Work instruction: Each line from the one with "fx_px: 25938" through the final line of the entries below must be printed exactly, and the pictures must not be.

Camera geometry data
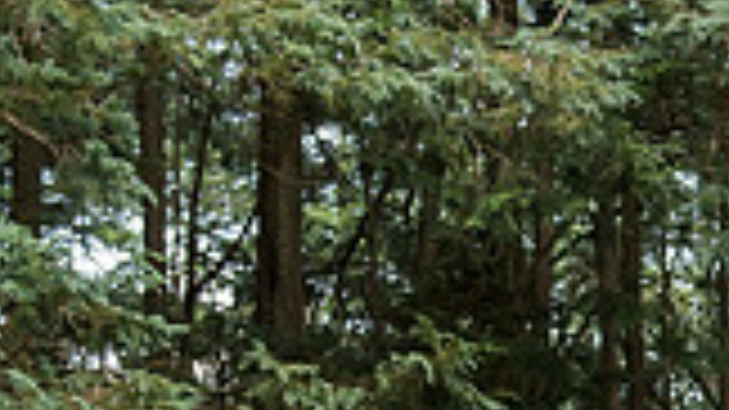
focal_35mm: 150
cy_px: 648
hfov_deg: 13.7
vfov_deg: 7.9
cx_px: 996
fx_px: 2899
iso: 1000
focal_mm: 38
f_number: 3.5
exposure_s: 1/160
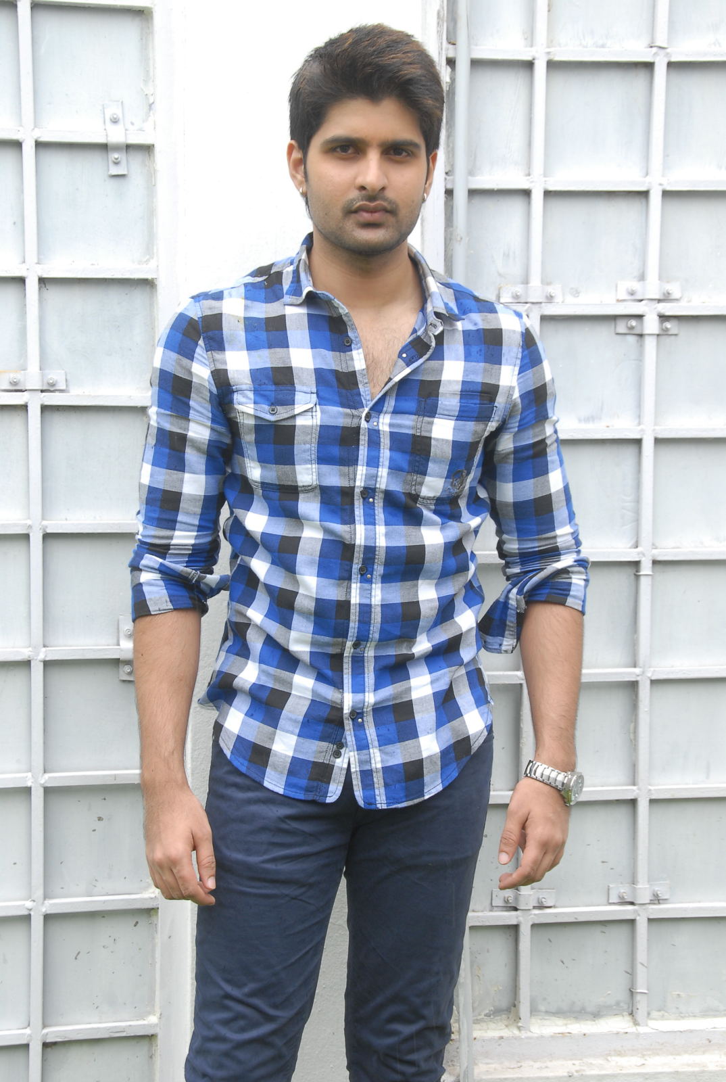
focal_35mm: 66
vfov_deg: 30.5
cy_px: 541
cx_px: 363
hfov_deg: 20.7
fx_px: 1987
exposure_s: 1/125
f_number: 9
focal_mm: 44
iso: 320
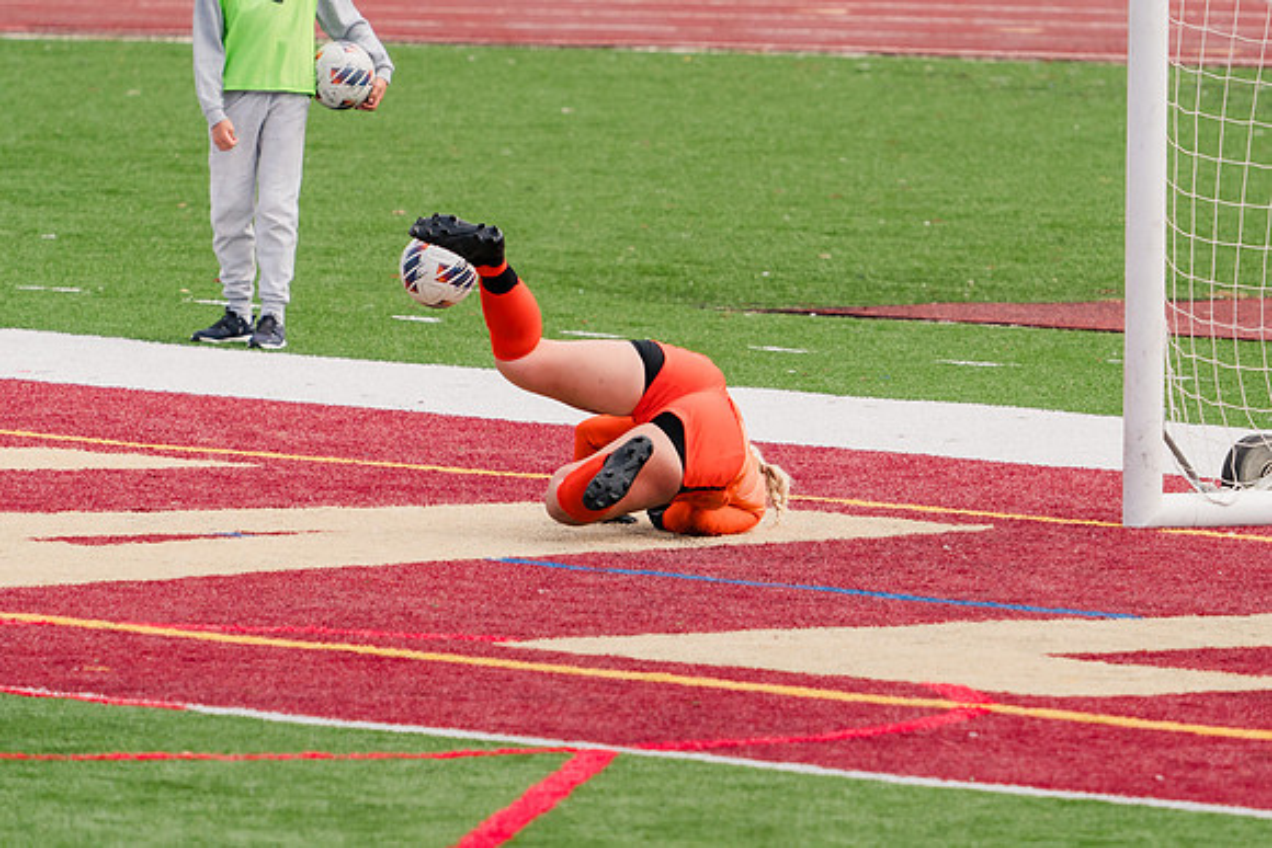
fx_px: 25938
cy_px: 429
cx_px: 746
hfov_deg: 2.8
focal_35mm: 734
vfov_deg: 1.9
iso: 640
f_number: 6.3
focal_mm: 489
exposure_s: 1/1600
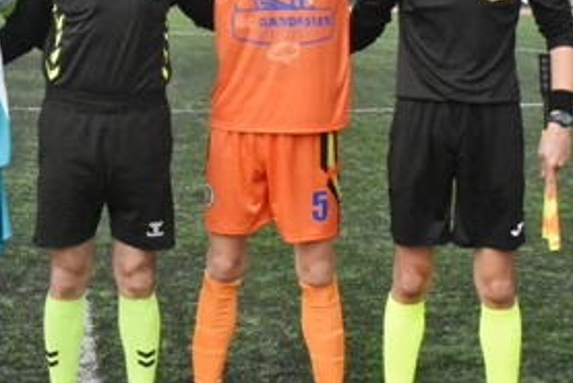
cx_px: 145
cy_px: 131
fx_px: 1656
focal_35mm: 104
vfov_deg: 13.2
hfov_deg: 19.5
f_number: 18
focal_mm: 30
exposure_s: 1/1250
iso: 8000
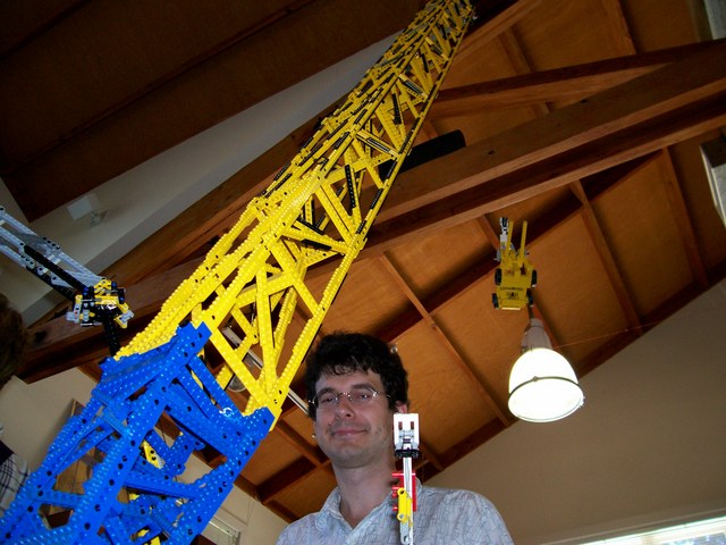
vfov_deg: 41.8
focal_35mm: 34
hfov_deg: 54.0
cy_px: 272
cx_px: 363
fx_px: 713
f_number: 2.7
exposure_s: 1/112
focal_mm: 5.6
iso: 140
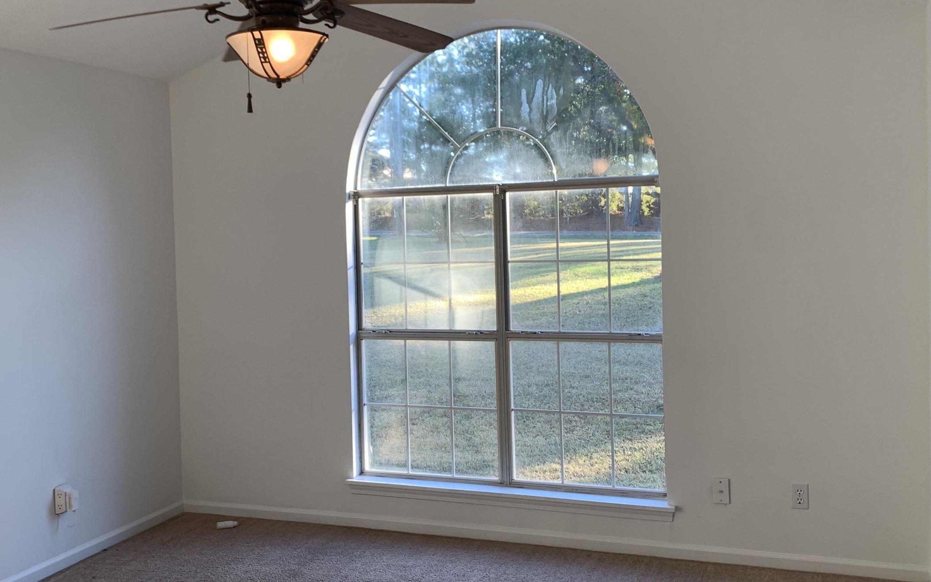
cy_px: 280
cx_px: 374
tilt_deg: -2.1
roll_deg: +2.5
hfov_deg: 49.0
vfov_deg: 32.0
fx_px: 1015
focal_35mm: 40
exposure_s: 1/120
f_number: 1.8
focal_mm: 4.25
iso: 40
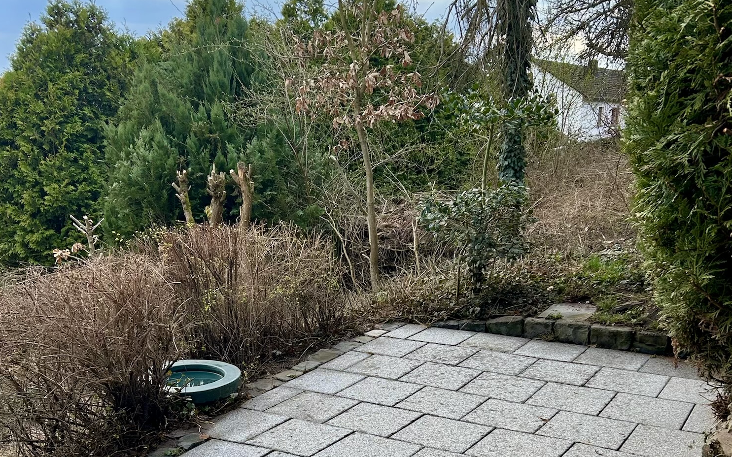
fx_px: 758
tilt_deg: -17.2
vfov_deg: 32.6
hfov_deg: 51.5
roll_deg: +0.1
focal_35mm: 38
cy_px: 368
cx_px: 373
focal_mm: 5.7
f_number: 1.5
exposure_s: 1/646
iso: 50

Output for this task:
fx_px: 25938
cy_px: 429
cx_px: 746
hfov_deg: 2.8
focal_35mm: 734
vfov_deg: 1.9
iso: 640
f_number: 6.3
focal_mm: 489
exposure_s: 1/1600
cx_px: 145
cy_px: 131
fx_px: 1656
focal_35mm: 104
vfov_deg: 13.2
hfov_deg: 19.5
f_number: 18
focal_mm: 30
exposure_s: 1/1250
iso: 8000
vfov_deg: 41.8
focal_35mm: 34
hfov_deg: 54.0
cy_px: 272
cx_px: 363
fx_px: 713
f_number: 2.7
exposure_s: 1/112
focal_mm: 5.6
iso: 140
cy_px: 280
cx_px: 374
tilt_deg: -2.1
roll_deg: +2.5
hfov_deg: 49.0
vfov_deg: 32.0
fx_px: 1015
focal_35mm: 40
exposure_s: 1/120
f_number: 1.8
focal_mm: 4.25
iso: 40
fx_px: 758
tilt_deg: -17.2
vfov_deg: 32.6
hfov_deg: 51.5
roll_deg: +0.1
focal_35mm: 38
cy_px: 368
cx_px: 373
focal_mm: 5.7
f_number: 1.5
exposure_s: 1/646
iso: 50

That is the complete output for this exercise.